- [Passage given]

The feature maps 422 are also provided to a WOLF branch 450 that outputs bounding boxes, Wolf labels, and confidence factors for objects learned through the processes described herein. In this embodiment, the trainable WOLF detector 452 shares computational resources with the pretrained object detector (e.g., over 90% of the computations may be shared), but processing follows a second branch for detecting objects of interest. Parameters for the predefined categories may be frozen when live training the WOLF branch.

FIG. 5 illustrates example image processing components in a WOLF system, in accordance with one or more embodiments. The WOLF branch 500 receives feature maps 510 from the pooling layers of the trained object detection model. The pooling layers 512 include down sampled feature maps describing features present in the feature map. The WOLF processing components 520 include a 1 by 1 convolution operation what is applied to each input feature map to reduce the dimension to 128 channels. These features are then resized to the same size (e.g., through upscaling functions) and are concatenated at 522. The concatenated features include both the detailed information used for locating the object and the high semantic information used for classification. A 2-way dense layer 530 is then applied to the concatenated features to get different scales of receptive fields that are concatenated at 524. In one path the layer uses a 3 by 3 kernel size, and in the other path the layer uses two stacked 3 by 3 convolutions to learn visual patterns for large objects. These features are then converted to the task specific features for prediction at 540 by a 1 by 1 convolution operation and the average pooling operations. The prediction 560 is computed using non-maximum suppression or other suitable methodology.

Example embodiments and implementations of WOLF systems and method will now be described in further detail with respect to FIGS. 6-13. Embodiments include a system where objects are detected in images, which detection may be supplemented by object data from other sensor components and processed based on a determination of user interest in the object. The system may operate in real-time or be configured to record and play back image and object data that was captured by the system during the detection of the object, providing the control station user with an ability to see objects and provide an indication of interest. The user interface may include a real-time virtual reality, augmented reality or other interface capable of displaying data from an image capture system (e.g., a UAV, UGV, UMV, etc.) to the user making it easier for the user to show interest in the object.

In various embodiments, a device captures sensor data from an environment and performs object detection, classification, localization and/or other processing on the captured data. For example, a system may include an unmanned ground vehicle (UGV) configured to sense, classify and locate objects in its environment, while in wireless communication with a control station that facilitates additional processing and control. The UGV may include a runtime object detection and classification module that includes a trainable WOLF processing branch. In some embodiments, the system is configured to capture the visible images of the object, but also position and location information from one or more sensors, such as point cloud data from a light detection and ranging (Lidar) system, real-world coordinate information from a global positioning satellite (GPS) system, and/or other data from other sensor systems, that applies to the scenario.

- [Information provided]
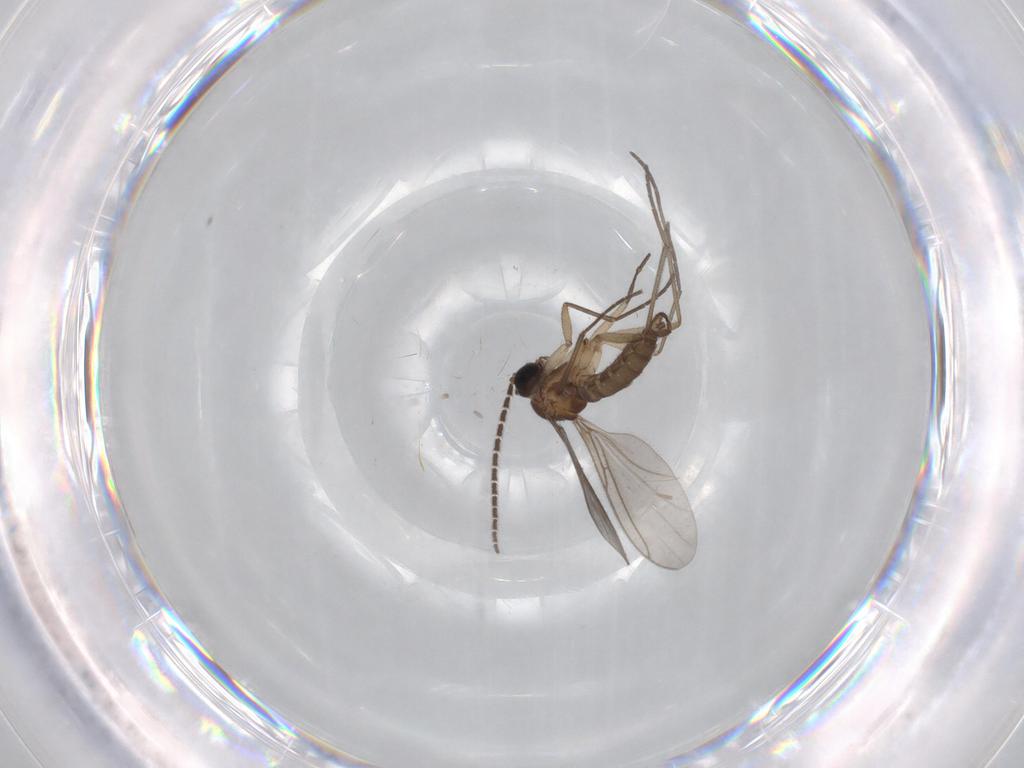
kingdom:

...

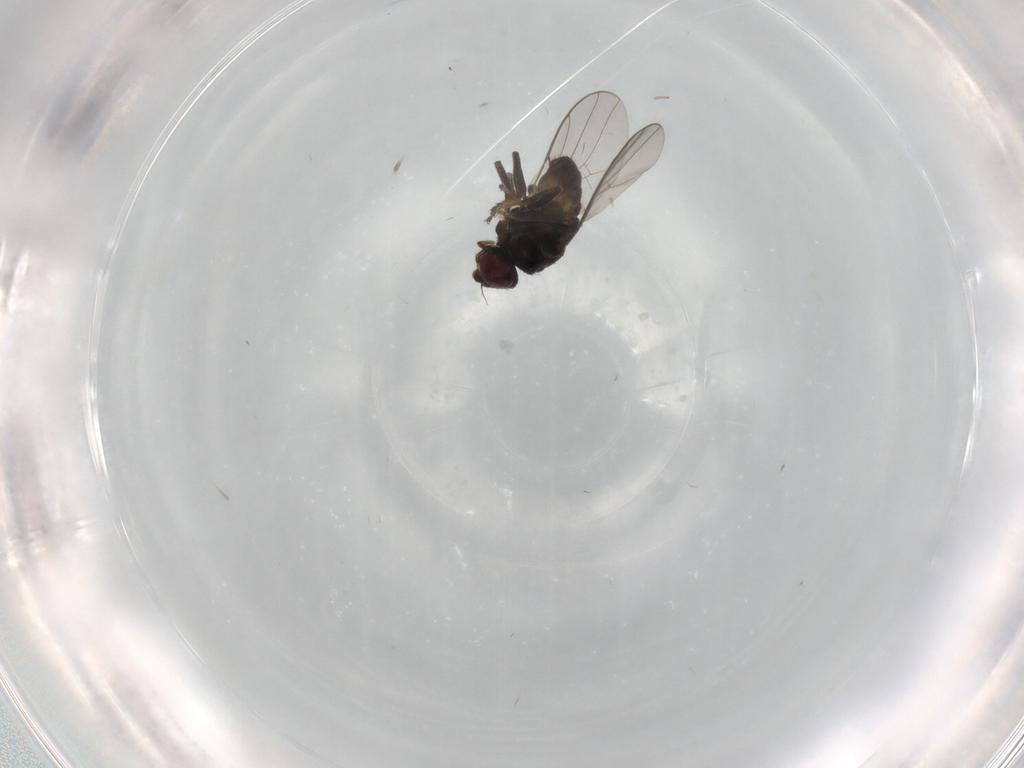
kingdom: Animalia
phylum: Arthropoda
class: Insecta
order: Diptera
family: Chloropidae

* * *

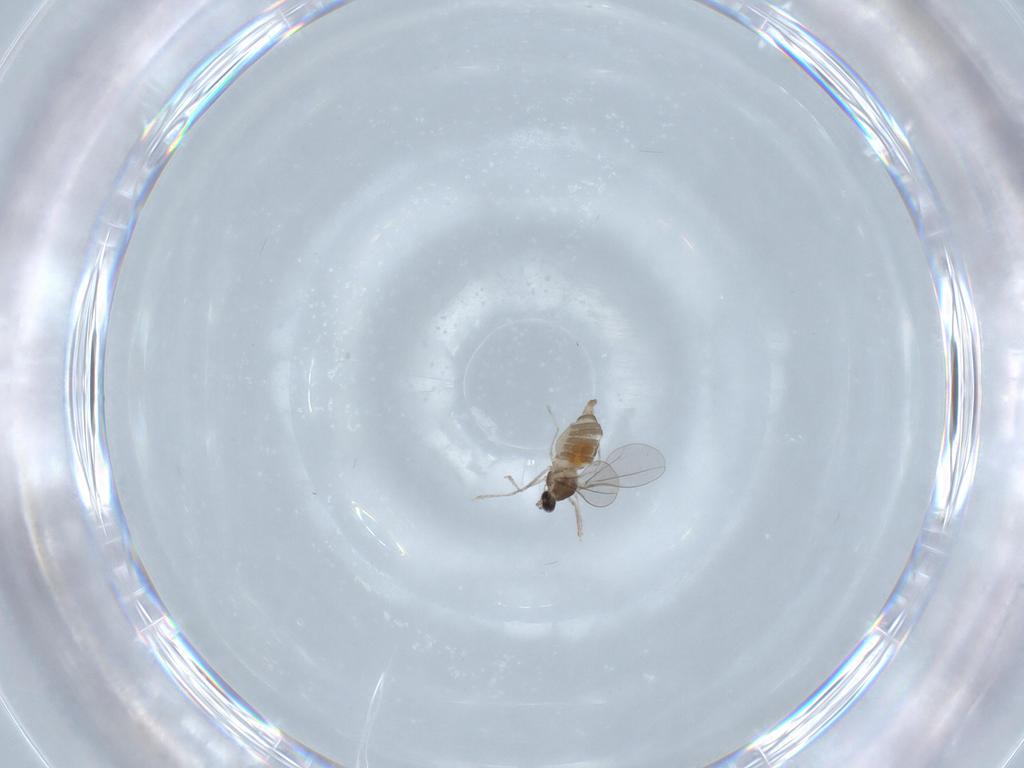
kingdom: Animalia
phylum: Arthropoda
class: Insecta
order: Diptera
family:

- [To-do list]
a) Summarize the passage on the WOLF detection system in two sentences.
b) For each statement, decide whether it agrees with the passage on the WOLF detection system, and answer yes or no with the deciding words of the passage quoted exactly. (i) Parameters for the predefined categories stay adjustable while the WOLF branch is live trained. (ii) One path of the 2-way dense layer uses a 3 by 3 kernel size. (iii) The system can operate only in real time.
c) Please extend the passage on the WOLF detection system, starting after its final sentence.

- [Answers per task]
a) The WOLF branch takes feature maps from a pretrained object detector, shares most of that detector's computation, and outputs bounding boxes, WOLF labels, and confidence factors for learned objects. Its components reduce, resize, and concatenate the feature maps, pass them through a 2-way dense layer, and convert them to task-specific features for prediction, while example systems such as an unmanned ground vehicle capture sensor data and detect, classify, and locate objects in their environment.

b)
(i) No: "Parameters for the predefined categories may be frozen when live training the WOLF branch."
(ii) Yes: "In one path the layer uses a 3 by 3 kernel size"
(iii) No: "The system may operate in real-time or be configured to record and play back image and object data"

c)
The object detection systems and methods described herein may be used in various object detection contexts. For example, the system may include a robot (e.g., a UGV) that senses aspects of an environment, detects objects in the sensed data, and stores related object data in a database and/or map of those object detections. The system may include a UAV that displays video to the user in real-time, allowing the user to identify objects of interest, track objects of interest, surveil, or perform other functions.

In some embodiments, the detection of objects is performed using a trained artificial intelligence system, such as a convolutional neural network (CNN) classifier, that outputs a location of a box around detected objects in a captured image. In some cases, further detail may be desired, such as an understanding of the location of a reference point on the detected object. The systems described herein include a dual branch classifier that includes a pretrained model and a trainable, WOLF classifier, that learns based on user interest in one or more objects. In various embodiments, the classifier also outputs a probability indicating a confidence factor in the classification.

Referring to FIG. 6, an example object detection system 600 will now be described, in accordance with one or more embodiments. A robot 610 with imaging and other sensors 612 is controlled by a controller 630 with user interface 632 with an interactive display 636 that commands the robot 610 to explore autonomously, such as through a real-world location 660. While the robot 610 is exploring autonomously, it may lose communication and the with the controller 630 for a period of time (e.g., due to distance, obstruction, interference, etc.), during which the controller 630 receives no or partial information from the robot 610. While the robot 610 is out of range of the controller 630, it continues to collect data about the location 660. In some embodiments, the robot 610 is configured to detect an object of interest (e.g., car 662) and place that object in a map that the robot 610 is generating and storing in memory. The robot 610 may continue searching for and detecting objects of interest, such as building 664 and building 666, before returning to within communications range of the controller 630.

After the controller 630 re-establishes communications with the robot 610, the controller 630 accesses the updated map, which includes the new objects that have been detected, including their positions, type, and confidence level as determined by the object detection and classification model in the robot 610. In some embodiments, a real-time VR view of the 3D map and other telemetry from the robot 610 is utilized to make it easier for the user 634 to control the robot 610 using the controller 630 and/or indicate an interest in one or more objects. The user input may be used to train a WOLF model for the detections and then the updated WOLF model is uploaded for use on the robot 610.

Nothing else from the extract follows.